----- Data to process
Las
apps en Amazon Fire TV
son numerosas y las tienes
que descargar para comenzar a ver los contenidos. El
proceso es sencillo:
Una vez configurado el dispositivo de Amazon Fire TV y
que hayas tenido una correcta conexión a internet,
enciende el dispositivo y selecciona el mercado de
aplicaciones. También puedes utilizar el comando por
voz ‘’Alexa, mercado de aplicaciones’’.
----------
[Task brief]:
Lay out the text from the first line of the items through the line containing "aplicaciones. También puedes" as a JSON list of strings, one string per line, with blank lines omitted.

[Solved exercise]:
[
  "Las",
  "apps en Amazon Fire TV",
  "son numerosas y las tienes",
  "que descargar para comenzar a ver los contenidos. El",
  "proceso es sencillo:",
  "Una vez configurado el dispositivo de Amazon Fire TV y",
  "que hayas tenido una correcta conexión a internet,",
  "enciende el dispositivo y selecciona el mercado de",
  "aplicaciones. También puedes utilizar el comando por"
]